» **WHAT TO WORK ON**
[a] Using the article below about a pulmonary hypertension patient, decide whether each statement agrees with it: (i) pulmonary arterial hypertension affects only women; (ii) Rothan's tests showed no left heart problems; (iii) the first physician gave Rothan ten years to live. Answer yes or no for each, quoting the deciding words.
[b] In the article below about a pulmonary hypertension patient, who was Rothan referred to for care?

» **EXCERPT TO READ**

───

Home | Blood, Heart and Circulation | Patient Goes From Death Sentence to Living Life Happily With Pulmonary Hypertension Treatment

Patient Goes From Death Sentence to Living Life Happily With Pulmonary Hypertension Treatment

Appropriately, November, or Pulmonary Hypertension Awareness Month, is special for Sharon Rothan.

It’s both the month that she first felt the symptoms of the condition, and now, the month she celebrates living her life with her pulmonary hypertension in control.

"It has been three years to the month that I went to the cardiologist with shortness of breath,” she says. "I thought I was having a heart attack.”

Pulmonary arterial hypertension is a blood vessel disorder of the lungs in which pressure in the pulmonary arteries, the blood vessels that lead from the heart to the lungs, rises above normal levels. It is more common in women but affects both genders.

Symptoms include chest pain, dizziness, fatigue and shortness of breath which can occur even during routine activities such as walking across the room. Often, people attribute the symptoms to old age, or in some cases, like Rothan’s, other heart conditions.

Her tests revealed no left heart problems but instead led to this diagnosis, which she says "freaked her out.”

"The physician I was seeing diagnosed me right away,” she says. "I told him, ‘You sound like I’m going to die.’ He gave me five years to live. I was completely devastated and scared.”

But Rothan was referred to Jean Elwing, MD, UC Health pulmonologist and pulmonary hypertension expert, where she received the care she needed.

───

» **PROVIDED INFORMATION**
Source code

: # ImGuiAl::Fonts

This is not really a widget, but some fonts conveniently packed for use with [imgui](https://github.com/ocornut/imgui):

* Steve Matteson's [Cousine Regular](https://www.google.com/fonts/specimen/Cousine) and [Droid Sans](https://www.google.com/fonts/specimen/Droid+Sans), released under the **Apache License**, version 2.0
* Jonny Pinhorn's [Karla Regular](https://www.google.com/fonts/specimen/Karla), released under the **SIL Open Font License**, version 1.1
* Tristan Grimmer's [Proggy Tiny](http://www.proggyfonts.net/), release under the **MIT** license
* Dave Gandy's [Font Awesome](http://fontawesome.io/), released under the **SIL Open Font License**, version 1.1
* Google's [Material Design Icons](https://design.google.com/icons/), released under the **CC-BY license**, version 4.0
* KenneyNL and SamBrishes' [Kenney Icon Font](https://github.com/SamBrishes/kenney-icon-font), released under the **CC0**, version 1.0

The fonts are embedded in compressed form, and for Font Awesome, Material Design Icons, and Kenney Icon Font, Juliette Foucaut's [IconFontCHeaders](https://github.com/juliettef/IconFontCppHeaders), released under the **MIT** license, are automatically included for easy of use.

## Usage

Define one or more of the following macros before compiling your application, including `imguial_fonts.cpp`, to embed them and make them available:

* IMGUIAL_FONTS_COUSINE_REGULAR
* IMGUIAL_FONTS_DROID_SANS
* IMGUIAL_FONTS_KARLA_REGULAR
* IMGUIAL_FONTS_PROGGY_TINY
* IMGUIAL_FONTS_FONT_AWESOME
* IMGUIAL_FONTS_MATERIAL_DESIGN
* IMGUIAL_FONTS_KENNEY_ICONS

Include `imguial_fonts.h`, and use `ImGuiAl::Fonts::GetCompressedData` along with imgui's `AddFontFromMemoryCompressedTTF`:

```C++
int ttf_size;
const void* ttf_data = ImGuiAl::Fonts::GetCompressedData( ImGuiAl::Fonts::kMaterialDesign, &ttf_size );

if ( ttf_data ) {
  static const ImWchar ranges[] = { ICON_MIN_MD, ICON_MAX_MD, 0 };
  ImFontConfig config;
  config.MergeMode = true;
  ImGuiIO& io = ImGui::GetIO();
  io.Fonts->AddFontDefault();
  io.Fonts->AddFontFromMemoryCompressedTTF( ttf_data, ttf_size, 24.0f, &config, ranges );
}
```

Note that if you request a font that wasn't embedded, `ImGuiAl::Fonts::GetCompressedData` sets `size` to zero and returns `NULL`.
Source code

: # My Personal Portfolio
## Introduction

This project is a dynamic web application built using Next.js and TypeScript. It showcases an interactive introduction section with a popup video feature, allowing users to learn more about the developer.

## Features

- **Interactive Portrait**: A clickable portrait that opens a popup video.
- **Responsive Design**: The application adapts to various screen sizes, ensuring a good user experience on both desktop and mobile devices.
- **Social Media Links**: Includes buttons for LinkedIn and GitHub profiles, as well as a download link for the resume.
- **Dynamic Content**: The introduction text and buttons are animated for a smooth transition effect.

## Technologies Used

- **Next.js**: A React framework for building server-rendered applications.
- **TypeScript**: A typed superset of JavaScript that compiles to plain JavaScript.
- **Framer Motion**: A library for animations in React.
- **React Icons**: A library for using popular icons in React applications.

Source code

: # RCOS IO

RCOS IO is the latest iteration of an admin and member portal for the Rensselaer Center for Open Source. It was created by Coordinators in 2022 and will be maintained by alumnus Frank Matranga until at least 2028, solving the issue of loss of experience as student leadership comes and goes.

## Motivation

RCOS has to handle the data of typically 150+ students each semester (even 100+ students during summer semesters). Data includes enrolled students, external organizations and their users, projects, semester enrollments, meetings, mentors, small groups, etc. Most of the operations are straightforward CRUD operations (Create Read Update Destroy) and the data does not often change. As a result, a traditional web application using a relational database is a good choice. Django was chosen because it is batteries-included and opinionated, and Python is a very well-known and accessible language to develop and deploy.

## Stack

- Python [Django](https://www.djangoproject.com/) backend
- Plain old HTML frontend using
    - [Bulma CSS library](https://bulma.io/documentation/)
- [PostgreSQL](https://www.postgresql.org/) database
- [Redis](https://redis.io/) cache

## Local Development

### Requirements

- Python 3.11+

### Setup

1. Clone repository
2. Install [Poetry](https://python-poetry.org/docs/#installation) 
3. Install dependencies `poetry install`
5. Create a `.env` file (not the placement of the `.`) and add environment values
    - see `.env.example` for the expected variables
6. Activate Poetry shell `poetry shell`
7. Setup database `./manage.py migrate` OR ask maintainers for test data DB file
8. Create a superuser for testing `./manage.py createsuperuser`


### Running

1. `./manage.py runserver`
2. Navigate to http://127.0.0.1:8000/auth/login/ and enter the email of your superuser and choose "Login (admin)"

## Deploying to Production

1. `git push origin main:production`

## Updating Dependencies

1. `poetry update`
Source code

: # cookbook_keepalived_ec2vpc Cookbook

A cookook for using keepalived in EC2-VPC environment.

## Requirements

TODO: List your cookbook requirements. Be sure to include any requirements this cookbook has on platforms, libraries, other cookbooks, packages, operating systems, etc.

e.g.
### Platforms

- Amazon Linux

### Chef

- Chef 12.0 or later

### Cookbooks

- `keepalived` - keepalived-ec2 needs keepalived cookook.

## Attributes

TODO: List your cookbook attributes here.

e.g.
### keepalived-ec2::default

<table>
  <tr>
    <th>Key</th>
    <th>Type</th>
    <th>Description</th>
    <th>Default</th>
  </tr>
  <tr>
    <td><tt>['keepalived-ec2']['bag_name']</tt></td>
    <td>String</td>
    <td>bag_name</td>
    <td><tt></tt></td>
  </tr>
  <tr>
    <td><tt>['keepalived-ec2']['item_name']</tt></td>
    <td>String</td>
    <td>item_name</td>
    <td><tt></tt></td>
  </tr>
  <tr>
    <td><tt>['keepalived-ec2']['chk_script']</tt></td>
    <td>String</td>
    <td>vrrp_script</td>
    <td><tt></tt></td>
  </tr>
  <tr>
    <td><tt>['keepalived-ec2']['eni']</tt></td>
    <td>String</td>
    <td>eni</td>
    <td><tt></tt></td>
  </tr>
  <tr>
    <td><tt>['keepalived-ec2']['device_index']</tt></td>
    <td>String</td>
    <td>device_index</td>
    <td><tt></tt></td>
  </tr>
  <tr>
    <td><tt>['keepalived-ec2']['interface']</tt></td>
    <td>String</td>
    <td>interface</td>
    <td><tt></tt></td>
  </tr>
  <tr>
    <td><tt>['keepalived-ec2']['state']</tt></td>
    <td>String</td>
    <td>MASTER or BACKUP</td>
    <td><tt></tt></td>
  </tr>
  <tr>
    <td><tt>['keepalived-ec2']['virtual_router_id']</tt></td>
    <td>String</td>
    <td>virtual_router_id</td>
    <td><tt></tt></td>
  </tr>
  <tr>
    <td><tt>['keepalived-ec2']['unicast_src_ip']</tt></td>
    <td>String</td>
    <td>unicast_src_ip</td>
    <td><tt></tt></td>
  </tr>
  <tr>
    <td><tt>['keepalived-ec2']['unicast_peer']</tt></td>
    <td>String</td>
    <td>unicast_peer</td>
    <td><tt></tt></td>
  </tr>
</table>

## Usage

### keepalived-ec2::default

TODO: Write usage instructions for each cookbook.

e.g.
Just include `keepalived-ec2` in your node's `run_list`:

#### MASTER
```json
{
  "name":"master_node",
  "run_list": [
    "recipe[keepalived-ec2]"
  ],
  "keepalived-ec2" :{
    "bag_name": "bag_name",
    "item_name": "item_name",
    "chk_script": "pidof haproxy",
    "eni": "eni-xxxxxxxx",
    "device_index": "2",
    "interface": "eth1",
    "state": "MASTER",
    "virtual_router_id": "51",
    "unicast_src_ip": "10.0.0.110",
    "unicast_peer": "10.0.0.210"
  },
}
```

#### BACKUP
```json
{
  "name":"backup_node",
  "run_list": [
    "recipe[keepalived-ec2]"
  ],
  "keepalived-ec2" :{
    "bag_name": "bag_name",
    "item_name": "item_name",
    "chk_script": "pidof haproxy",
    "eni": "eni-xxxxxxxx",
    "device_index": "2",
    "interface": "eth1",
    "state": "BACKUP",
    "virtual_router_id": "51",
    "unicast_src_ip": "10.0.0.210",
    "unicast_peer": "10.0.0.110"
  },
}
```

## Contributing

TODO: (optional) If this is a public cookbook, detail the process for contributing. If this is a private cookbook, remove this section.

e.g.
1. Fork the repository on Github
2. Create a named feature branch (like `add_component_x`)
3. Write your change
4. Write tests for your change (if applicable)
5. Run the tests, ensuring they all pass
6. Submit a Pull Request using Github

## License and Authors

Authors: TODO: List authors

───

» **RESULTS**
[a]
(i) No: "It is more common in women but affects both genders."
(ii) Yes: "Her tests revealed no left heart problems"
(iii) No: "He gave me five years to live."

[b] Jean Elwing, MD, a UC Health pulmonologist and pulmonary hypertension expert.